### [Work to be completed]
Rewrite the rows from the one containing "on Saturday run?" up to and including the one containing "to 10:00 AM", swapping "event" for "entry" and leaving everything else as it is. Give only those rows.

### [Rows]
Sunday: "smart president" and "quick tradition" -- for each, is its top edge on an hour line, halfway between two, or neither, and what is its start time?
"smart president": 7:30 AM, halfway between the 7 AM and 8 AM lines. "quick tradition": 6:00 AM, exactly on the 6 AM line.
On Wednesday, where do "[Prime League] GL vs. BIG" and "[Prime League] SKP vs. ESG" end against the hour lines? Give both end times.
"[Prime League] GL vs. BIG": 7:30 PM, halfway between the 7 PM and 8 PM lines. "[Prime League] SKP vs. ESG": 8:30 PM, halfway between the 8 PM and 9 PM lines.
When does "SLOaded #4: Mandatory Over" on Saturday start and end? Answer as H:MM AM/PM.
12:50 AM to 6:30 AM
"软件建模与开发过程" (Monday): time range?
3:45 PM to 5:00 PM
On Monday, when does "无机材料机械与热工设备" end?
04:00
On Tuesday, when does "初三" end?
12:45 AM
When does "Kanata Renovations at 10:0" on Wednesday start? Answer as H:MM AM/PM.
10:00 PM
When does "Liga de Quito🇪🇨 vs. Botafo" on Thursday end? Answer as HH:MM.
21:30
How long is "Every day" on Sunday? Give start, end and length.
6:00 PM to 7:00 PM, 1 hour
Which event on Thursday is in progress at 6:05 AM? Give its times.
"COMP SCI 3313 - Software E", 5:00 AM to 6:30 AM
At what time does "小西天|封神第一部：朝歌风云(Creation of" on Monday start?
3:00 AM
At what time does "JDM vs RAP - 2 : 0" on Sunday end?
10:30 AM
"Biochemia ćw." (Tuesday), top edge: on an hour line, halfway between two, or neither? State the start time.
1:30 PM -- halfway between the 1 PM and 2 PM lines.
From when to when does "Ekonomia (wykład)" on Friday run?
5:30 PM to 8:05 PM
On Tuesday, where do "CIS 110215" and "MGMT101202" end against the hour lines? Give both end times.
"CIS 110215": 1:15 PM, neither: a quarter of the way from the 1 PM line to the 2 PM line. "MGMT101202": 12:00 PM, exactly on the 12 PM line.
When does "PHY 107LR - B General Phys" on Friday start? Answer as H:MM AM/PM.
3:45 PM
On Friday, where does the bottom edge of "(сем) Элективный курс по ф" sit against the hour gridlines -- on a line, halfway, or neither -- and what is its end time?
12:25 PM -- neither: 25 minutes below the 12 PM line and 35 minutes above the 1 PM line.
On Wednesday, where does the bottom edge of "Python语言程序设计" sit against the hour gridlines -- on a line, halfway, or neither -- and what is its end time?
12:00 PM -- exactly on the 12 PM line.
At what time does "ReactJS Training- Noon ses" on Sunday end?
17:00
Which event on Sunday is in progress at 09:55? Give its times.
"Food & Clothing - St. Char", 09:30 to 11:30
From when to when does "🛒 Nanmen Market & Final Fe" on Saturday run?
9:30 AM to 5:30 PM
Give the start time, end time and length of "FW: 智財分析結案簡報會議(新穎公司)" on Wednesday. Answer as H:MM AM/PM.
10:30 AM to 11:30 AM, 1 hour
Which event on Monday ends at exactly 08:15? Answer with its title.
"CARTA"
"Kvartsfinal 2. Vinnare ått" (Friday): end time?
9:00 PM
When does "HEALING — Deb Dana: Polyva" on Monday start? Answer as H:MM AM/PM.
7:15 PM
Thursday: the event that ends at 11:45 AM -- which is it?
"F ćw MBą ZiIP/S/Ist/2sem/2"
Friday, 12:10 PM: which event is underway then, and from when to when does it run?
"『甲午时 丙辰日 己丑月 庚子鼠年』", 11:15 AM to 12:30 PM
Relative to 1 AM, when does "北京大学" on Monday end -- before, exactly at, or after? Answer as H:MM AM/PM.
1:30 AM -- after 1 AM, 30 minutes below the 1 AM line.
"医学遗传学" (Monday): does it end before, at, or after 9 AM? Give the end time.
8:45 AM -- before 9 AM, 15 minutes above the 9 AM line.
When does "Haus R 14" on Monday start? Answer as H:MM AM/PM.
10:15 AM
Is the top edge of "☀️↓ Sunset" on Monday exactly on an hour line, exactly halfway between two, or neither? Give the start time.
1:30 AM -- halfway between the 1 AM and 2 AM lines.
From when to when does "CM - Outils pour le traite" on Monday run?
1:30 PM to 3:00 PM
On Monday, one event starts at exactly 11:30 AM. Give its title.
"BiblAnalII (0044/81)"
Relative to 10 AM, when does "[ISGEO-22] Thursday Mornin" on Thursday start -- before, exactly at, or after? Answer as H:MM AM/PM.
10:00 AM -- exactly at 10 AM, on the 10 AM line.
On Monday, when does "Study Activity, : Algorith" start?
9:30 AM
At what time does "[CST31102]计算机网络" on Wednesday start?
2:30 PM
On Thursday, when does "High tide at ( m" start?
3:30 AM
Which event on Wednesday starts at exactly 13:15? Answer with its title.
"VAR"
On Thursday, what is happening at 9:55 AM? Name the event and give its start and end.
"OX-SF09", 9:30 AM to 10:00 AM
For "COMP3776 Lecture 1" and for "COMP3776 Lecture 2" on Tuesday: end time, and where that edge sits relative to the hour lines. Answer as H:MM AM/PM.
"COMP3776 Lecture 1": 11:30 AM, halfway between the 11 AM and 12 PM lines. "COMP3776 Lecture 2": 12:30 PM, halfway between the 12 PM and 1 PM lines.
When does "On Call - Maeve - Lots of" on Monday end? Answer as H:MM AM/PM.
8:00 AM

### [Task solution]
From when to when does "🛒 Nanmen Market & Final Fe" on Saturday run?
9:30 AM to 5:30 PM
Give the start time, end time and length of "FW: 智財分析結案簡報會議(新穎公司)" on Wednesday. Answer as H:MM AM/PM.
10:30 AM to 11:30 AM, 1 hour
Which entry on Monday ends at exactly 08:15? Answer with its title.
"CARTA"
"Kvartsfinal 2. Vinnare ått" (Friday): end time?
9:00 PM
When does "HEALING — Deb Dana: Polyva" on Monday start? Answer as H:MM AM/PM.
7:15 PM
Thursday: the entry that ends at 11:45 AM -- which is it?
"F ćw MBą ZiIP/S/Ist/2sem/2"
Friday, 12:10 PM: which entry is underway then, and from when to when does it run?
"『甲午时 丙辰日 己丑月 庚子鼠年』", 11:15 AM to 12:30 PM
Relative to 1 AM, when does "北京大学" on Monday end -- before, exactly at, or after? Answer as H:MM AM/PM.
1:30 AM -- after 1 AM, 30 minutes below the 1 AM line.
"医学遗传学" (Monday): does it end before, at, or after 9 AM? Give the end time.
8:45 AM -- before 9 AM, 15 minutes above the 9 AM line.
When does "Haus R 14" on Monday start? Answer as H:MM AM/PM.
10:15 AM
Is the top edge of "☀️↓ Sunset" on Monday exactly on an hour line, exactly halfway between two, or neither? Give the start time.
1:30 AM -- halfway between the 1 AM and 2 AM lines.
From when to when does "CM - Outils pour le traite" on Monday run?
1:30 PM to 3:00 PM
On Monday, one entry starts at exactly 11:30 AM. Give its title.
"BiblAnalII (0044/81)"
Relative to 10 AM, when does "[ISGEO-22] Thursday Mornin" on Thursday start -- before, exactly at, or after? Answer as H:MM AM/PM.
10:00 AM -- exactly at 10 AM, on the 10 AM line.
On Monday, when does "Study Activity, : Algorith" start?
9:30 AM
At what time does "[CST31102]计算机网络" on Wednesday start?
2:30 PM
On Thursday, when does "High tide at ( m" start?
3:30 AM
Which entry on Wednesday starts at exactly 13:15? Answer with its title.
"VAR"
On Thursday, what is happening at 9:55 AM? Name the entry and give its start and end.
"OX-SF09", 9:30 AM to 10:00 AM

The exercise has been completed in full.